Images with bounding boxes:

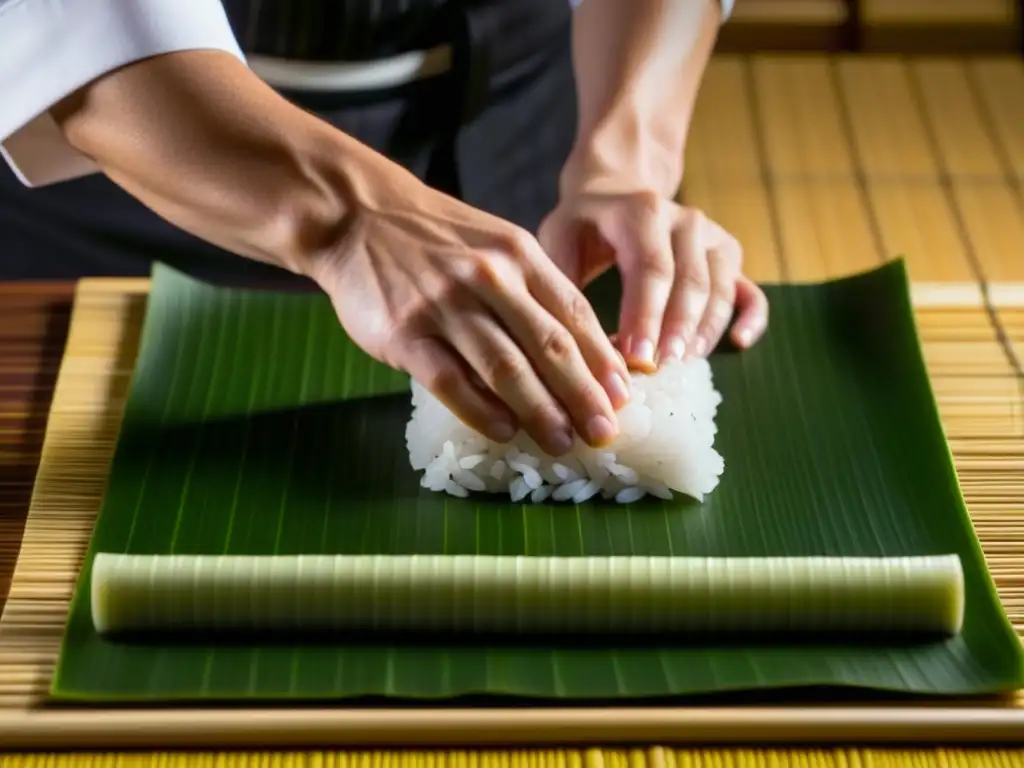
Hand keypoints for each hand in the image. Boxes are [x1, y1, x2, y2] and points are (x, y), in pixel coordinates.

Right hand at [310, 163, 631, 456]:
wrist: (358, 216)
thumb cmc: (436, 239)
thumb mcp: (497, 244)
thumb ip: (534, 290)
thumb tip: (578, 353)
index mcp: (519, 255)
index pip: (575, 314)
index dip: (603, 361)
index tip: (623, 398)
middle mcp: (489, 278)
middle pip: (549, 345)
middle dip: (583, 395)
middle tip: (604, 432)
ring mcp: (446, 305)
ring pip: (505, 367)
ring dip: (540, 410)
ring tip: (562, 442)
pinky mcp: (406, 333)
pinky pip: (450, 380)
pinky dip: (480, 410)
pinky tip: (504, 431)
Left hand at [539, 187, 768, 371]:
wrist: (616, 194)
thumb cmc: (584, 226)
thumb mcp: (559, 239)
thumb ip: (564, 282)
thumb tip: (571, 340)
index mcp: (642, 212)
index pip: (650, 268)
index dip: (646, 316)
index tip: (636, 358)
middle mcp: (685, 221)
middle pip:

WORK ORDER: Please print each record above again exactly, but omit any pictures.

YOUR SOLUTION:
Hand keypoints for each hand in the image. Boxes are [x1, y1, x2, y2] and points are (x, y), in pixel coordinates.

Right hand at [310, 163, 631, 456]:
wrist: (358, 216)
thumb cmc: (436, 239)
thumb mcp: (497, 244)
thumb ip: (534, 290)
thumb tip: (578, 353)
index mcp: (519, 255)
index pip: (575, 314)
index dip: (603, 361)
index tip: (623, 398)
middle mcp: (489, 278)
middle pip: (549, 345)
middle dip: (583, 395)
middle tip: (604, 432)
ring mcp: (446, 305)
ring pip: (505, 367)
ring dip: (540, 410)
ring tip: (562, 442)
pinky mcp: (406, 333)
pinky pip: (450, 380)
pinky dip: (480, 410)
pinky tip: (504, 431)
Left hand at [539, 187, 768, 371]:
wrist: (616, 194)
thumb cmc: (584, 226)
thumb mcp: (559, 239)
thumb ip: (564, 282)
thumb tip: (571, 340)
index mcp: (642, 212)
index pip: (650, 268)
index dip: (646, 316)
index tip: (636, 358)
middle mcp: (685, 221)
middle pip:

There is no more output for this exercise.